Do you need to re-read my post that you’re quoting? I’ll repeat it in bold: there’s virtually no man-made initiative we’re likely to scale up in our lifetimes that is going to move the needle anything as close to reducing carbon emissions from power generation, transportation, and heavy industry.
Are you confused by what I said or are you confused as to whether coal-fired power plants and electric cars fall into the categories of “power generation” and “transportation” ?
Yes, Martin, your language is confusing. I might have phrased it as “At the end of the day there’s virtually no other man-made initiative we’re likely to scale up in our lifetimes that is going to move the needle nearly as much as reducing carbon emissions from power generation, transportation, and heavy industry.”
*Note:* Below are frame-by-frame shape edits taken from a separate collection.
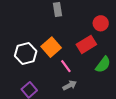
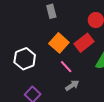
orange square: (51, 47) -> (59, 43), moved

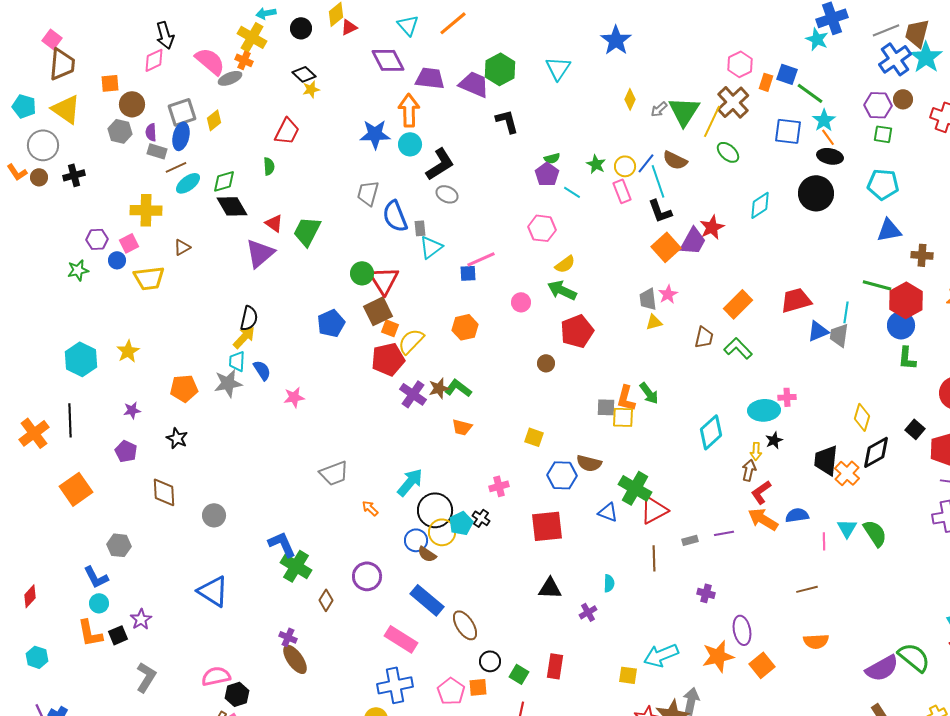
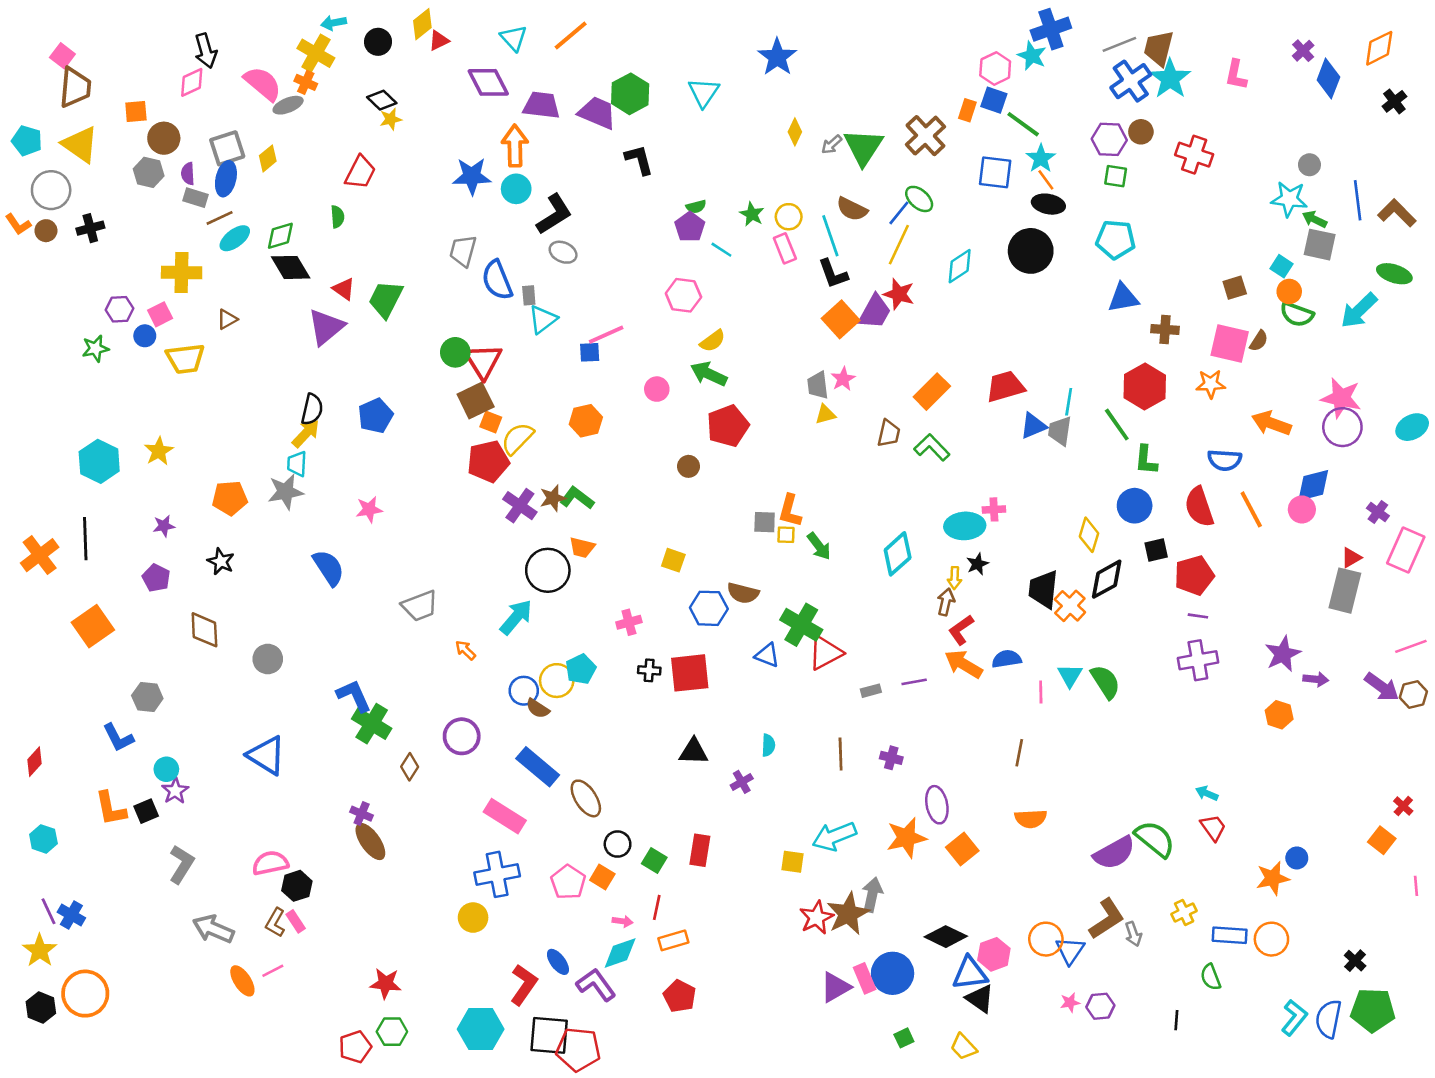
pink hexagon: (740, 64) -> (995, 68), moved
yellow line: (712, 121) -> (899, 245), moved
blue line: (646, 163) -> (899, 213), moved
red star: (712, 227) -> (899, 294), turned -30
green line: (877, 285) -> (1117, 425), moved, turned 40
blue pentagon: (331, 323) -> (375, 416), moved
blue circle: (901, 325) -> (1135, 506), moved
blue semicircle: (262, 370) -> (329, 568), moved, size x1.4
green arrow: (649, 393) -> (819, 546), moved
yellow square: (623, 417) -> (786, 535), size x0.7
black square: (915, 429) -> (1156, 550), turned 36
black circle: (435, 510) -> (548, 570), moved
black cross: (481, 518) -> (649, 670), moved, turned -30
brown line: (654, 558) -> (841, 754), moved
brown line: (807, 589) -> (1019, 753), turned -65
cyan circle: (99, 603) -> (166, 769), moved
orange square: (478, 687) -> (602, 877), turned 36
I would agree it was phrased a little awkwardly, but I don’t think it was phrased in a way that a logical first reading of it would derive the exact opposite of the written meaning, which appears to have happened with wolfpup.
Yes, I misinterpreted your post. My apologies. What I said was correct but obviously not a pertinent reply now that I understand what you meant. Some have been trying to advance the idea that both natural and engineered carbon capture and sequestration techniques may alleviate the need for serious mitigation, but I agree with you that this would barely move the needle compared to essential emissions reductions, as I said up in post #5. Again, sorry for the misunderstanding.
All good–I think my phrasing was weird and would’ve been improved with quick proofreading on my part but was missed until it was too late. I just didn’t think it was so weird as to have the opposite of its intended meaning.
To be honest, I kind of zoned out before the end of the long sentence. If you stop reading before the “as close to”, then it looks like you’re saying that there’s nothing we can do at all, rather than nothing we can do better than that.
The real trick would be to already be mining that olivine and throwing it away, as happens in kimberlite diamond mines and some platinum and chromite mines like the Bushveld in South Africa or the Stillwater in the US.
I’ve been told that emissions from energy for comminution of mafic rocks is a barrier here. But yes, coupling it with other viable processes helps the economics.